Consumers stepped on the spending brakes so hard, in fact, that the nation's gross domestic product shrank 0.3% in the three months ended Sept. 30, the Commerce Department estimated Thursday.
That was the deepest decline in economic demand since 2001. Moreover, most economists believe it will be the first of at least two consecutive quarters of decline in GDP -- a widely accepted, if unofficial, definition of recession.
In total, personal consumption declined 3.1% in the third quarter, the Commerce Department said. It was the first time since 1991 that consumer spending dropped outright and was the biggest such decline since 1980.
The belt-tightening was led by a 14.1% drop in spending on big-ticket items such as cars and appliances and a 6.4% decline in smaller purchases.
Though the drop-off in consumer spending is bad for the economy, there's at least one positive aspect: It means that more Americans have finally stopped living beyond their means, said Dean Baker, co-founder of the Center for Economic and Policy Research in Washington.
Baker noted that since the 1990s, consumers have been spending more than they should, because the tech-stock bubble and then the housing bubble of the last few years made them feel wealthier than they really were.

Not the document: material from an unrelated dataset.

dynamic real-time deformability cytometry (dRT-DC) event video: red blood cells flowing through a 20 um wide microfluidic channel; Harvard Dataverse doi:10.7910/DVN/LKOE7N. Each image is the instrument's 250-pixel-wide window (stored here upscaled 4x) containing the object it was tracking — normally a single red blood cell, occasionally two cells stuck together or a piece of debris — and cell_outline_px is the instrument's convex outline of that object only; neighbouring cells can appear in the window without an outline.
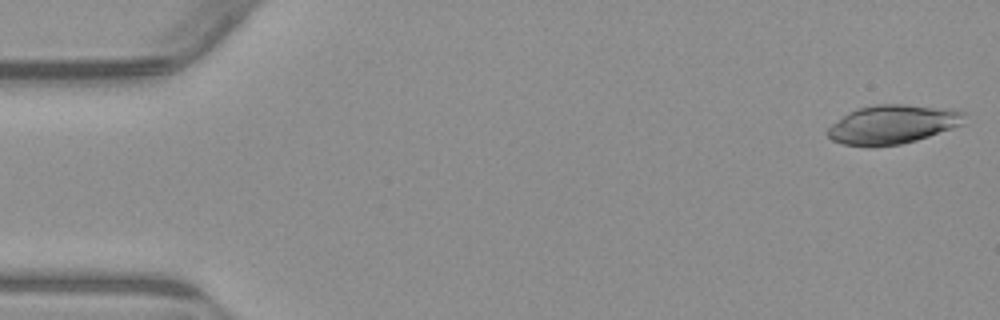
{"species": "common noctule bat (a hibernating species)", "species_latin": "Nyctalus noctula", "temperature_condition": "warm", "stored_images_in_passage": 53, "camera_frame_rate_fps": 3000, "um_per_image_px": 0.085, "animal": {"sex": "male", "body_mass_g": 23.1, "forearm_length_mm": 52.7}, "frame": {"image": 1, "passage_image": 1, "time_ms": 0.0, "image_size_px": [1000, 320], "cell_outline_px": [[964, 124], [916, 140], [900, 144], [872, 148], [844, 144], [832, 140], [828, 136], [828, 128], [832, 124], [848, 112], [860, 108], [880, 104], [904, 104], [964, 112]], "centroid_in_image_um": [75.81, 10.6], "position_along_channel_um": 9.2, "area_um2": 30.58}}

"When housing prices go through the roof, people consume more when they see there is more wealth in their homes. And they don't save because they think their home is doing it for them," Baker said.
Until the 1990s, households had a savings rate of about 8% a year. That declined to 2% by 2000 and has mostly stayed below 1% since 2004, including 401(k)s and pension funds, Baker said.
That means many people do not have enough savings to fund their retirement or a safety net if they lose their jobs.